*Отрывок*.
================

Если божественная сущность представляет собой код, сочленяющий бытие и небытие, то человеческая реальность выступает кодом, который сочетает друг с другом зрение и видимость, истину и воображение. Констатировать существование сущего равнозначно тому, чтобы сконструировать это сущее. Предельная фиксация сущего тождественна приведению в действие механизма творения. Негативистская философия, орудующая определениями, нацелена на абстрагирование некоего «что» (посредством которого осуществляется и исследование абсолютов). Философия позитивности, напротив, освобождает сущее от гнета «чтойности». Она воспринимает сущее даже не как акт, а в форме причастности к этому акту. В итоге возникает десубстанциализированное «что», которое оказывается выражением стихии чистого действия, чистого становления или, по вкусу, чистого существования.

Ни мышление, ни сознание, ни скроенный по их подобию и образу «дух» не удерживаются в этой стихии, тонут в ней. Ее единственная, по сути, особенность состоит в том, что человеческое и божественное образуют в ней амальгаму, сливаются до полной неразличимости. Проблема интерпретации такой амальгамы, что с ней можно отождествить как «природу», так и «историю». К первому из обозначенных решений склоняется все тот же Шеллинг: «Только лишь существующее есть именно то, чем подавляется все, что могло бы взять свое начало из мышления, есть то, перед чем немеет мышление, перед чем склоняется сам разум. Ведь мышление занято лишь возможностью, потенцией, следовательно, там, где она исключена, мышление не имеет никакой власти» [Там же. С. 212].

Как видно уже из приведенной фразы, задолго до модернистской философии экзистенциализма и ее постмодернистских толкователей Шеллинг описал бытие как сущее. Однако об этом бытии нельзя сказать ничего, кроме того, что оно пребывает. Оно не просто бездвижно, но концентрирует в себе любые формы сопротивления движению. Относясь к модусу не становящегося, а вечно ставшего, бытие как сущее выступает тенью, отбрасываемой событием. Будучи и божественным, и человеческим одновременно, сущее выступает бесхозным регионом, который оставлен как богом, так и людьми. То, что попадает в совместное ведение богов и людей, оказывается в конечном счете ничьим. Более того, рассмотренное из перспективы своей бесхозности, оставленности, вечно ставшее сущее ничем не отличается от ничто. В нем нет ничего такого, к чему можно было бы атрибутировать «чтойность», но и сама «чтойность» выглядит с точки зрения сущего бытия всего-навсего эффектом инерции, сопутствующим любому действию.

Соответственно главная уловка истории состоит не в том, что преодолевает инерционность деятельности и процессов, а в том, что инерция порождается в ходе истории как ее неотъемлемый атрибут. Речь, иными словами, идет не о вызове, бросаемом свободолюбивыми людьми физической и биологической реальности, воспринимаемой ими как царство причинно-следственных связей. Речь идет о производстве сущего как концентрированного выражения истории, обретающей в нем свою плотность, структуру и систему координат. При этом, производя сущее, история в буквальном смысле отталкивается от него, преодолевает его в своем движении. Преодоление сущего возвещается тем, что производство затрагивает самую суть вещей. Даже абсолютно нерукотворная вещь полагается как объект, имеющий стоимость, которая определяется как сумма вложений абстрактного человеческого труда. Производство и есть «что» истории. Что бы ни производилось, сущее возникает как побочный продукт производственных процессов. Одновременно оно выступает основной формой инвестиции, которую история вкладывает в самое себя.

================

Текст, извлечённый со страниц:
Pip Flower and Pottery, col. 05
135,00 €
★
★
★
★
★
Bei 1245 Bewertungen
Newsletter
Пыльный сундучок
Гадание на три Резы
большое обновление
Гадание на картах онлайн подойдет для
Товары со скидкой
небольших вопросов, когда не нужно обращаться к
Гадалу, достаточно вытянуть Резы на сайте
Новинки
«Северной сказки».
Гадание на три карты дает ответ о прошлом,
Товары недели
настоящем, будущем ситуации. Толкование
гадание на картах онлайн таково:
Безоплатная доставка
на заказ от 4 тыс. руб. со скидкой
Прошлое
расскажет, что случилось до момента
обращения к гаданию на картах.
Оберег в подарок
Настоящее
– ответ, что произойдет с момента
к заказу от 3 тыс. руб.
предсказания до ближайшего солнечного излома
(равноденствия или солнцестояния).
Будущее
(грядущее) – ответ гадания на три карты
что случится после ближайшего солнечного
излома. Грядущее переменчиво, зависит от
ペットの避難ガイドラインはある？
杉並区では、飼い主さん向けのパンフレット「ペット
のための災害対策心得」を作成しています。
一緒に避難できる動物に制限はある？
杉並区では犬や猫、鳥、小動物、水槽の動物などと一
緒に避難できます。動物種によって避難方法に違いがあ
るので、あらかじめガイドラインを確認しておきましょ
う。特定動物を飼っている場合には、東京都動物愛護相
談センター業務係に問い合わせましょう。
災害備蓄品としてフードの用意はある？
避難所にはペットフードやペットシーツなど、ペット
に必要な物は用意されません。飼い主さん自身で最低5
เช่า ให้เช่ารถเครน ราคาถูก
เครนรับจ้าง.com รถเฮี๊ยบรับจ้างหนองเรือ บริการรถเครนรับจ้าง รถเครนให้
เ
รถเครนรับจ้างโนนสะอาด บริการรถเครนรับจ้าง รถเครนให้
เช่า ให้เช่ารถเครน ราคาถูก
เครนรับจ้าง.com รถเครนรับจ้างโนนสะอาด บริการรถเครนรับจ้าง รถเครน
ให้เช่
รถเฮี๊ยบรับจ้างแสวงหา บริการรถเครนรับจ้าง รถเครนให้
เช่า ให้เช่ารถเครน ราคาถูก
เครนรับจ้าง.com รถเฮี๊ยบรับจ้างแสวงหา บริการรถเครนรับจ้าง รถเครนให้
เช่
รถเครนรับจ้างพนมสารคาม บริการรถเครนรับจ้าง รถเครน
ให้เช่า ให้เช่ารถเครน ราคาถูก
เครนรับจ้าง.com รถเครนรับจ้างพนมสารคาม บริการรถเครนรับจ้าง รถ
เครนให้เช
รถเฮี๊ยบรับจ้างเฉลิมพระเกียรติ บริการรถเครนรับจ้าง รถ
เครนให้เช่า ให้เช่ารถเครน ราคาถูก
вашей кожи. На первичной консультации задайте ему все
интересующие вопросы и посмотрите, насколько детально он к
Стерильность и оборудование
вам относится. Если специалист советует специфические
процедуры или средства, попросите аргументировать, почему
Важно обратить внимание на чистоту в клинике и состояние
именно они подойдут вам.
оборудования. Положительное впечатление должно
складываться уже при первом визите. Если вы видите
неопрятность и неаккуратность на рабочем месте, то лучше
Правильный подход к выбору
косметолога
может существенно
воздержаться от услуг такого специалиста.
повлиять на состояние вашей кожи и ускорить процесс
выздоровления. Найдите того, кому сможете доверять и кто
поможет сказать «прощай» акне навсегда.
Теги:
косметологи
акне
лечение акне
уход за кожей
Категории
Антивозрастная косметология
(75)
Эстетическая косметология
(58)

================

*Задания*.
• a. Что, согласно отрывку, сочетает друг с другом человеческая реальность? Назовите всё по порядку.
• b. Перепечатайте строки листинга с самой первой до строки, где есть «杉並区では犬や猫、鳥、小動物、水槽の動物などと一», включительно.

*Ответы*.
• a. Зрение, видимость, истину и воображение.

• b.
Pip Flower and Pottery, col. 05
135,00 €
★
★
★
★
★
Bei 1245 Bewertungen
Newsletter
Пыльный сундучок
Гадание на три Резы
большое обновление
Гадание на картах онлайн подойдет для
Товары со скидкой
небольших вопросов, когда не нужно обращаться к
Гадалу, достаточно вытянуть Резы на сайте
Новинки
«Северной сказки».
Гадание на три карты дает ответ о прошлом,
Товары недели
настоящем, будущем ситуации. Толкование
гадание на картах онлайн таково:
Безоплатная доставка
на заказ от 4 тыс. руб. со скидкой
Прошлое
расскажет, что случилось до момента
обращения к гаданию на картах.
Оберег в подарок
Настоящее
– ответ, что произойдет с момента
к заказу от 3 тыс. руб.
предсказания до ближайшего солнечного излома
(равноденствия или солнцестояния).
Будущее
(грядущее) – ответ гадания на три карты
что случится после ближайшего солнечного
излома. Грядущее переменчиво, зависит от
ペットの避難ガイドラインはある？
杉並区では、飼い主さん向けのパンフレット「ペット
のための災害対策心得」を作成しています。
一緒に避難できる動物に制限はある？
杉並区では犬や猫、鳥、小動物、水槽の動物などと一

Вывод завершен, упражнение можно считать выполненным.